About a month ago, Griffin signed me up to make cracker candy to sell at a fundraiser called Relay for Life. The night before the event, after my weekly Friday coffee outing with the kids, I walked over to Publix from Starbucks to buy the ingredients: butter, brown sugar, crackers, and 2 bags of chocolate chips. I also bought pizza dough for that night's dinner.

It was pouring like crazy, and I don't know if you've noticed this or not, but nobody (but me) has any idea how to drive in the rain, so the 3-mile trip home from Starbucks/Publix took about twenty minutes. Between the rain, the so-called drivers who for some reason seem to not understand that the gas pedal is on the right, and Keifer being his usual charming self, I was in a horrible, frustrated mood by the time I got home. As soon as I walked through the door, I dropped the paper grocery bag on the counter (nothing had to be refrigerated since the butter was going to have to soon be melted and the pizza dough had to sit at room temperature for an hour or so) and went upstairs to Griffin's room so we could watch an episode of Mad Men. After it was over, I went downstairs to start prepping for the cracker candy; naturally, the first thing I did was empty the bag. Out came the pizza dough, the two bags of chocolate chips, the box of crackers, and...nothing else. The butter--the goddamned fucking butter that I just paid almost 4 dollars for and absolutely could not make the cracker candy without--was not in the motherfucking bag.

I wanted to kill.

Now, before I go any further, I should tell you that there's a Publix closer to my house than the one where I'd bought the butter, and it would have made a lot more sense for me to go to that one, but I was so incredibly angry, I wanted to do nothing but take out my wrath on the people at the Publix that fucked me. Plus, I planned to not only get the butter I wasn't given but also a full refund for the butter because of my trouble. Since I had my receipt, I knew getting the butter wouldn't be a problem, but I wasn't so sure about getting my money back at a scene different from the crime. So despite the rain, the bad drivers, and the fact that my kids were waiting for me to bake them a pizza, I got in my car grasping my receipt and my fury and drove off to a Publix where I didn't need to go.

CHECK YOUR UNDERSTANDING:
(a) Condense the paragraph in the butter passage that begins "About a month ago" into two sentences, keeping its main facts.
(b) Answer these questions from the butter passage, one per line:
(i) How long did the 3-mile trip home from Starbucks/Publix take?
(ii) What did the narrator watch with Griffin after getting home?
(iii) Besides the missing butter, what else did the narrator plan to get from the store?
(c) Please return the part of the butter passage from "I wanted to kill." up to and including "need to go.", copied word for word.

DATA:
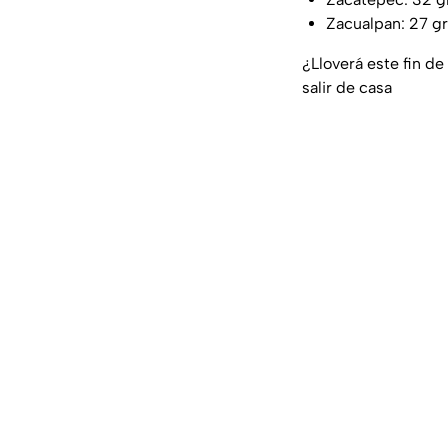
Zacualpan: 27 g
¿Lloverá este fin d
salir de casa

ACTIVITY ANSWERS:
(a) About a month ago, Griffin signed me up to make cracker candy to sell at the Relay for Life fundraiser. The night before the event, after Friday coffee with the kids, I walked from Starbucks to Publix and bought butter, brown sugar, crackers, two bags of chocolate chips, and pizza dough for dinner.

(b)
(i) About twenty minutes.
(ii) An episode of Mad Men.
(iii) A full refund for the butter.

(c)
I wanted to kill.

Now, before I go any further, I should tell you that there's a Publix closer to my house than the one where I'd bought the butter, and it would have made a lot more sense for me to go to that one, but I was so incredibly angry, I wanted to do nothing but take out my wrath on the people at the Publix that fucked me. Plus, I planned to not only get the butter I wasn't given but also a full refund for the butter because of my trouble. Since I had my receipt, I knew getting the butter wouldn't be a problem, but I wasn't so sure about getting my money back at a scene different from the crime. So despite the rain, the bad drivers, and the fact that my kids were waiting for me to bake them a pizza, I got in my car grasping my receipt and my fury and drove off to a Publix where I didn't need to go.